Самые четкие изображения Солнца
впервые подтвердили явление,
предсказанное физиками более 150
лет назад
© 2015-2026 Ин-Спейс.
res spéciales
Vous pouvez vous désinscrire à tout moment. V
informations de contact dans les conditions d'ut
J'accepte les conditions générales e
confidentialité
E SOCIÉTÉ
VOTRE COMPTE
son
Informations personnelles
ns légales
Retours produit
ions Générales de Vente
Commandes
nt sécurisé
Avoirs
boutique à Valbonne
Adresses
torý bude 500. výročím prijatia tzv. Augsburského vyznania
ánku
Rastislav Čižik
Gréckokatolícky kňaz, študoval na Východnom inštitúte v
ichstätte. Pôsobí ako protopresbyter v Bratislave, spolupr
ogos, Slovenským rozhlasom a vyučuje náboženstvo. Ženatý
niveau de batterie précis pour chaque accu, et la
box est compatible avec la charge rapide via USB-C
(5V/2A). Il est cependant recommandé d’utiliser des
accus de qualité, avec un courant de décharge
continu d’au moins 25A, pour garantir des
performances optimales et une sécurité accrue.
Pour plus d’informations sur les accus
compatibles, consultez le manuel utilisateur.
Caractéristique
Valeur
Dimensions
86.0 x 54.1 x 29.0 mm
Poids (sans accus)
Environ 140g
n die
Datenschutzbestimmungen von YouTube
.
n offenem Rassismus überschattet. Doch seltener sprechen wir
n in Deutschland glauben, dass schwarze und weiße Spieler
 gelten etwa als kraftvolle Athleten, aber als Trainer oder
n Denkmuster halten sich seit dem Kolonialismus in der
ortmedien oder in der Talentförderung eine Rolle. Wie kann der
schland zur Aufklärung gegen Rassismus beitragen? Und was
-=-=-
Your goal = Begin with the line holding "n Denkmuster halten" and end with the last line of the material. Write out those lines exactly, and only those.

Written reply =
n Denkmuster halten sich seit dem Kolonialismus in der
ortmedien oder in der Talentförderung eine Rolle. Wie kann der
schland zur Aufklärung gegen Rassismus beitragen? Und was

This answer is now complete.